Five things about Mike Pompeo, Trump's new top diplomat
(Image: AP: Mike Pompeo, pictured on 11 May 2017)
It was an early-morning tweet from President Donald Trump that told the world he had unceremoniously sacked Secretary of State Rex Tillerson after just 13 months in office. He wants to replace him with CIA Director Mike Pompeo. Here are five things about the man Trump wants to become America’s top diplomat.
He’s a former soldier: Pompeo went to the US Military Academy at West Point and graduated top of his class in 1986 with a degree in engineering. He spent five years in the military “patrolling the Iron Curtain before the fall of the Berlin Wall”, according to his CIA biography. He subsequently went to Harvard Law School, worked in corporate law for a short period and then founded Thayer Aerospace.

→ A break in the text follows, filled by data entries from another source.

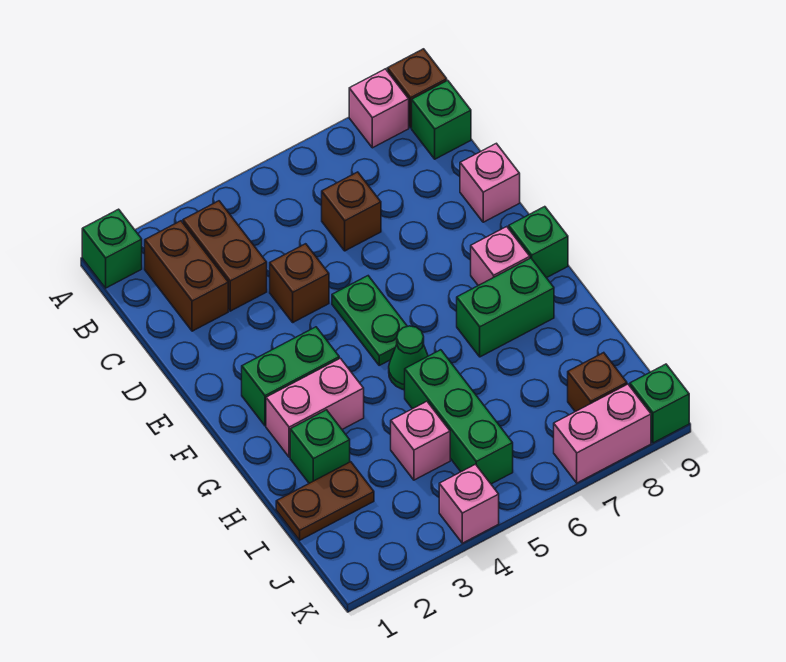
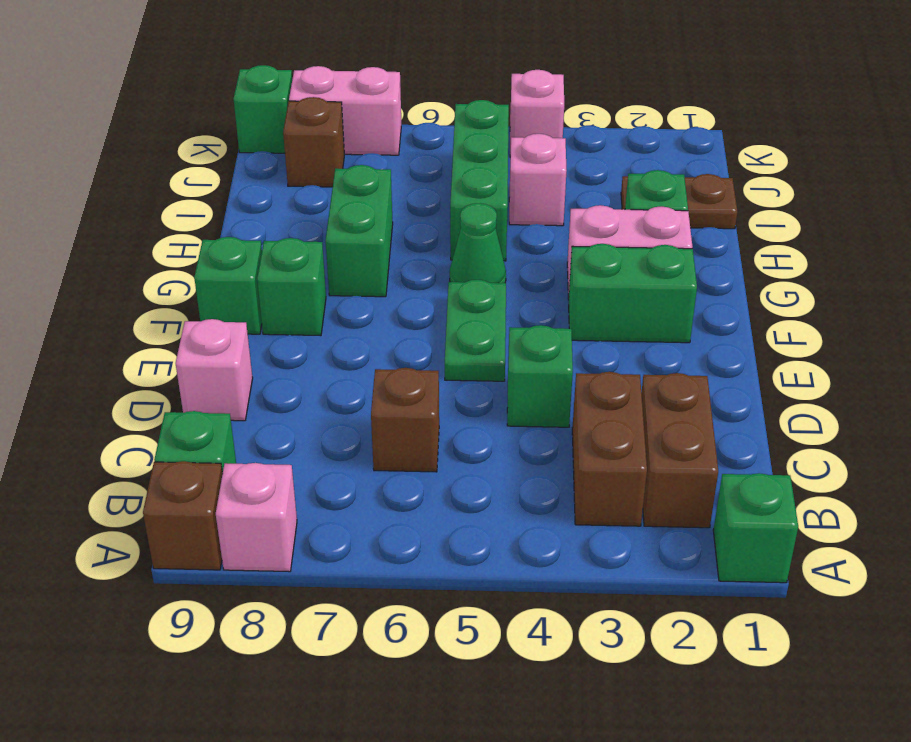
brown brick D4 level 1 -> green brick D4 level 1
pink brick F8 level 1 -> green brick F8 level 1
green brick G7:G8 level 1 -> green brick G7:H7 level 1

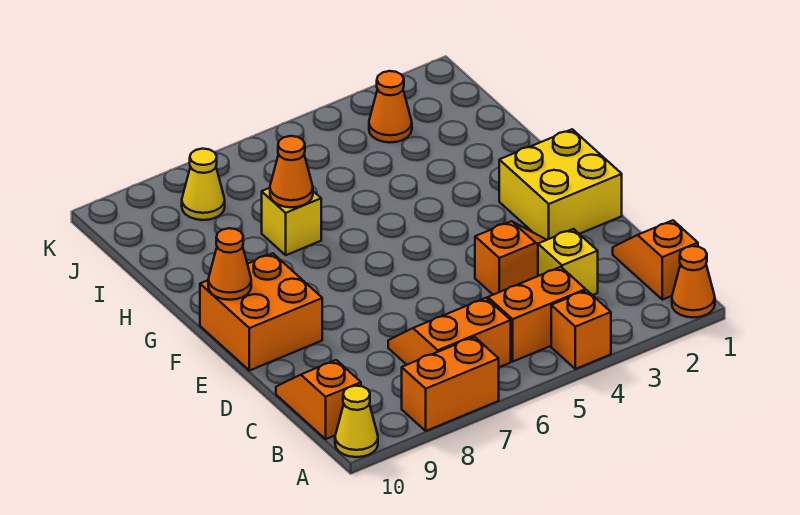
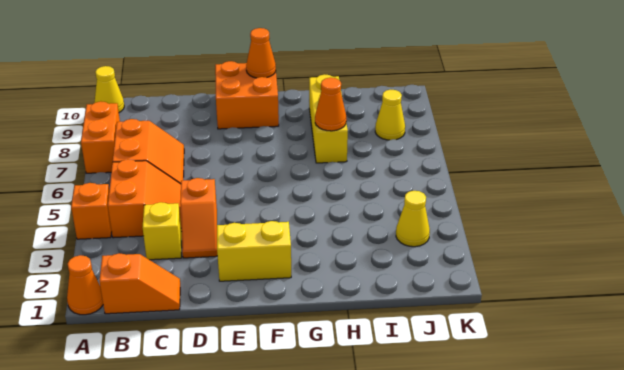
orange slope B10:C10 level 1 top B -> none
yellow brick E1:F2 level 1 -> yellow brick E2:F2 level 1
yellow brick H7 level 1 -> yellow brick H7:H9 level 1
orange cone J3 level 1 -> yellow cone J3 level 1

He’s a right-wing Republican: Pompeo was elected to the House of Representatives from Kansas in 2010 amid a wave of support for the Tea Party political movement and has received financial backing from the conservative billionaire Koch brothers. He was serving his fourth two-year term in Congress when he was asked by Trump to head the Central Intelligence Agency.

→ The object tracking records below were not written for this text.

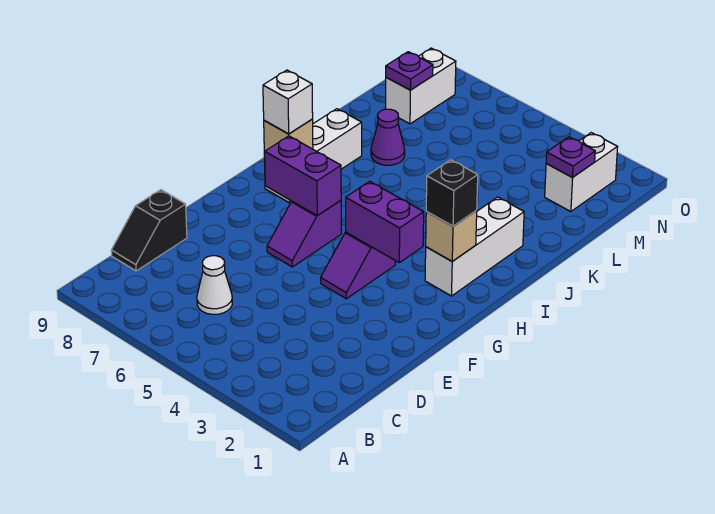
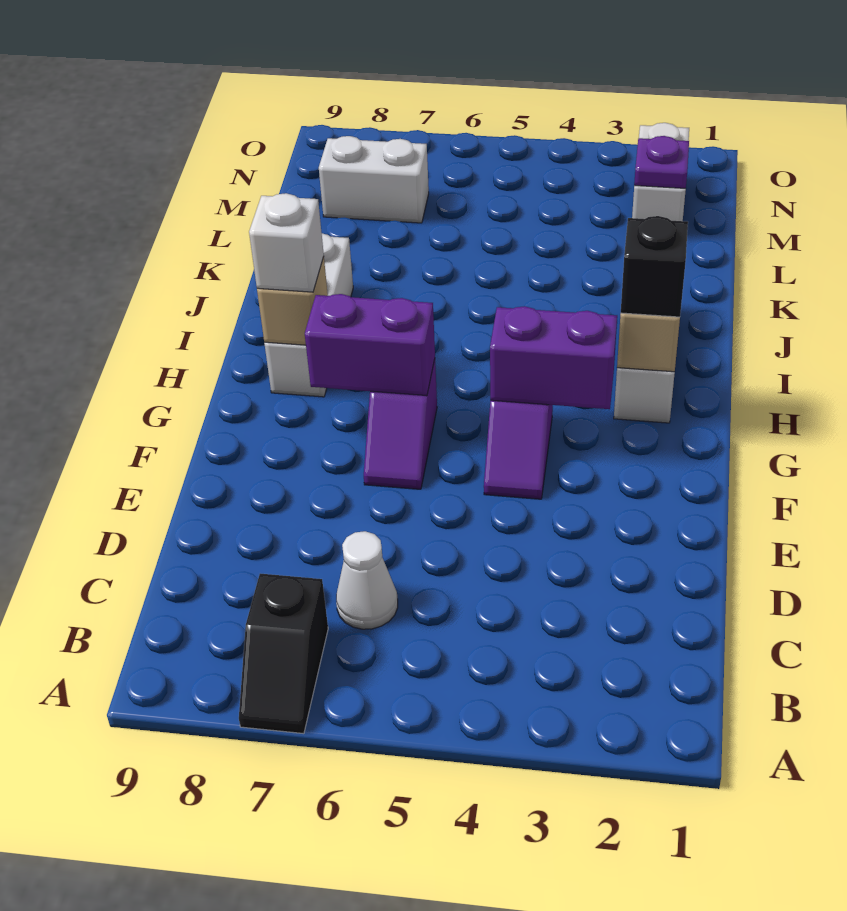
black slope C9:D9 level 1 top D -> black slope A7:B7 level 1 top B
purple cone K7 level 1 -> none
white brick M8:N8 level 1 -> white brick M7:M8 level 1
purple plate M8 level 2 -> none

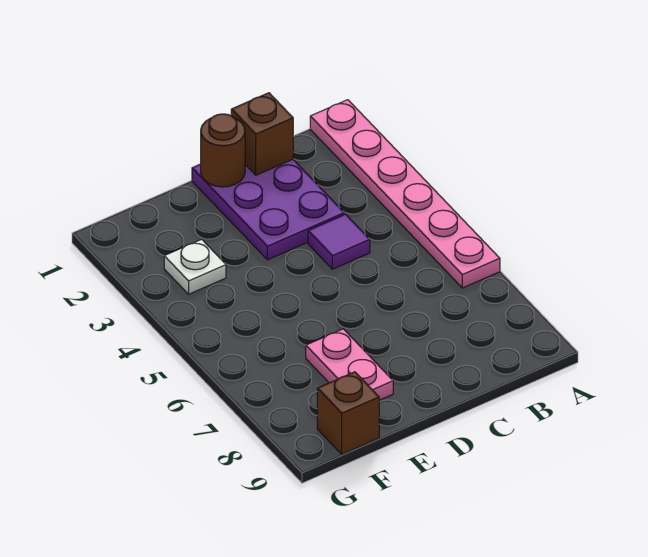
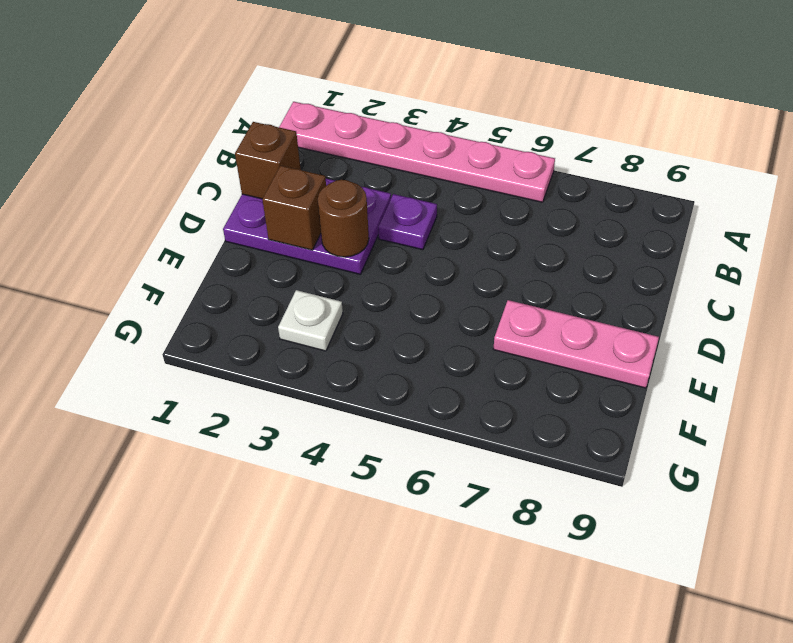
purple tile C4 level 1 -> purple plate C4 level 1
brown round brick D1 level 2 -> brown round brick D3 level 2
pink plate E7:E8 level 1 -> pink plate E7:E9 level 1
brown brick F9 level 1 -> brown brick D2 level 2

He’s got a good relationship with Trump: As CIA director, Pompeo is said to deliver the president’s daily intelligence briefing in person most mornings. Trump says the two have “had a very good chemistry from the beginning” and have a “similar thought process”. In public, Pompeo has praised the president – in contrast to Tillerson, who is widely reported to have called Trump a moron after a meeting at the Pentagon in July 2017.
On foreign policy, he’s a hawk: Like Trump, Pompeo has been a strong critic of the Iran nuclear deal. He’s also called for a hard line on North Korea and recently said that no concessions should be made ahead of planned talks between the North Korean and US leaders, potentially expected in May. He backs NSA domestic surveillance, opposes closing Guantanamo Bay and is seen as a climate change sceptic.
He's disagreed with Trump on Russia: Pompeo has stood by CIA assessments alleging Russia interfered in the 2016 US election. Trump, meanwhile, says he believes assurances from Russian leader Vladimir Putin that no interference occurred.